Teal pokes her fingers through the blue and red traces. “My God,” she breathes. “T’ere’s na’one here, and ’tis still changing!” She shoots me another look, sees I have no idea what she’s on about, then blanks the map and expands the southern garage and its “harbor,” another encircling wall of lava.
The three Voor buggies are pulling up outside a wider, taller version of the northern gate through which Teal brought us earlier. She flicks through several vantages around the rocky harbor and sandy floor. “A t’ird of te eyes are down,” she mutters. “Might come back onced t’ey warm. Can you see enow?”
The buggies have halted, having arranged themselves in a defensive triangle, tails together, noses pointed outward. Nobody disembarks immediately. No way to know how many Voors we might face, what arms they carry, if any…
Then a hatch opens in the middle buggy and a stocky figure in patchwork skintight emerges, hesitates on the step, reluctantly descends.
“Voor?” I ask Teal.
“Lo
oks like.”
“Recognize him?”
The projectors whine and complain as she turns to frown at me. “I doan know any Voors.”
“Is he a leader, a scout?”
She shakes her head.
Another figure climbs down, in similar skintight—taller than the first by a foot, broad across the shoulders, brawny. Not at all like Teal, but still homegrown, I guess, since there hasn’t been a colonist transport for years…
And then a third, much smaller—skinny, even puny, and a fourth, about mid-sized. All look male to me. They stand out on the rock and sand before the southern gate, not moving after they’ve arranged themselves in a curve beside the middle buggy. I assume they’re all Voors. There’s a stiffness, a tension in their grouping—but nobody has emerged from the other buggies, not yet.
“Any comm?” I ask.
She shakes her head. “Not’ing like,” she says. “Doan know about radio.”

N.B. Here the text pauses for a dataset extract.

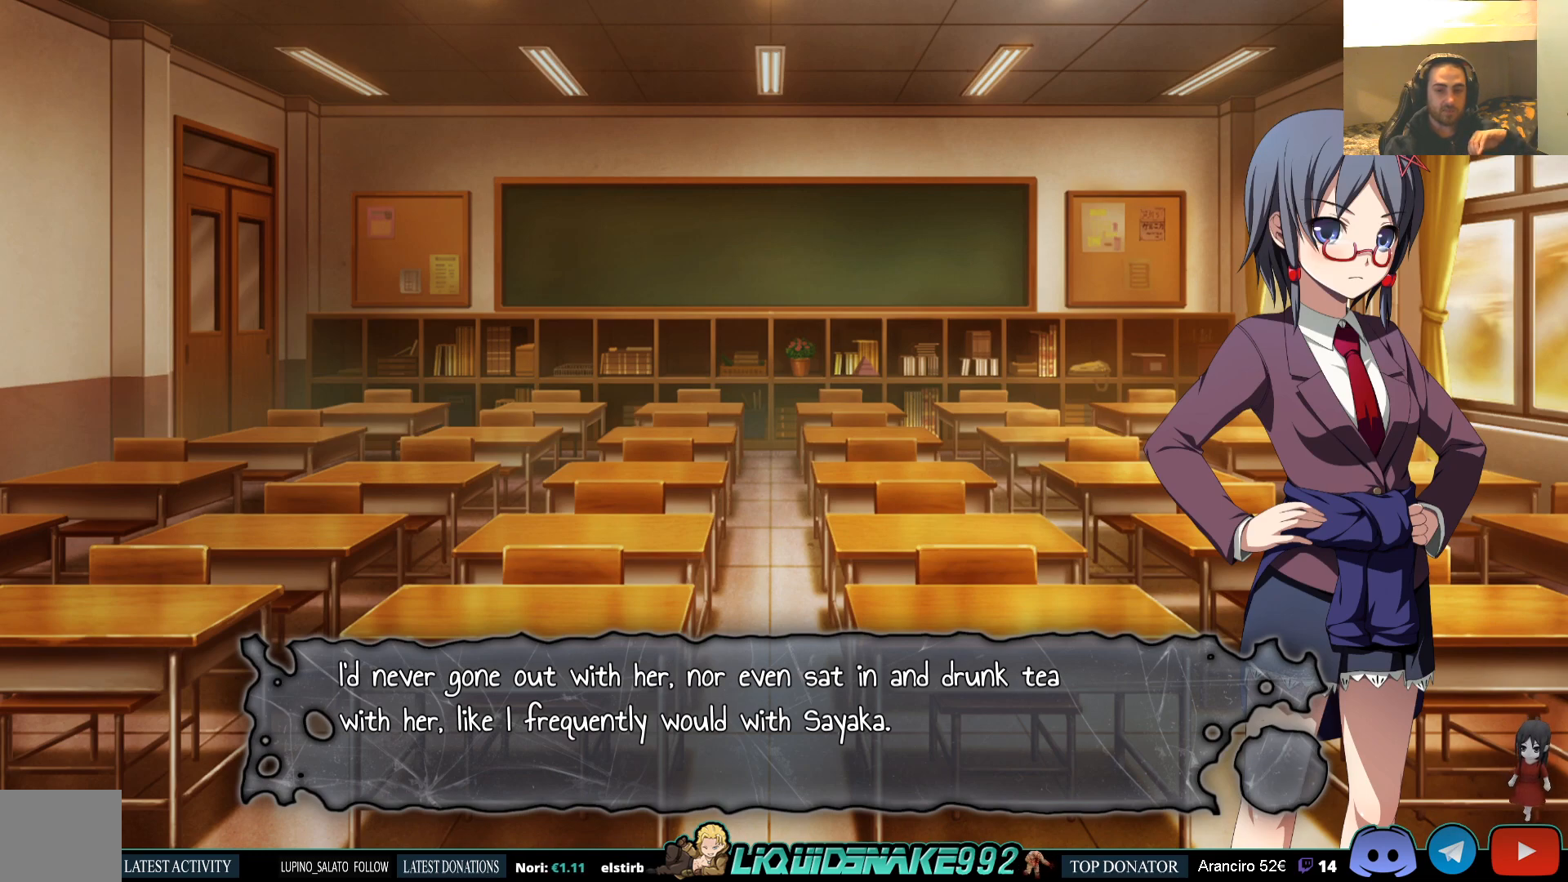
{"buttons": [], "left_stick": "center", "right_stick": "center", "events": []}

“They might not know we’re here.”
“T’ey know summat is here,” she says.
“How?”
Silence.
“Would Green Camp sic Voors after you?” I ask.
“T’ey might.”
“That bad?”
Another nod.
“To arrest you?”
“Common interest,” Teal says with a lost downbeat. “Two years back, Green Camp and the Voors drew up a share claim, for when te hobo draws out. My fat’er helped make te deal, to stay important and keep us alive. Green Camp t’inks Voors might haply force t’at claim if others jump. T’ey might t’ink I’m jumping. If t’ey see you…”
Christ, I’m beginning to feel like I’ve stumbled into a Jack London novel. And fuck you if you think a Skyrine doesn’t read old books.
The Voors haven’t moved. By posture alone, they look apprehensive. Then they turn as the point buggy’s lock hatch opens. Three more Voors descend, another varied group—also male.
From the last buggy, three more step down—making nine. Still nowhere near capacity for the buggies.
But then three figures in different skintights emerge from the lock of the middle buggy. All Skyrines, and all female, prominently displaying their sidearms.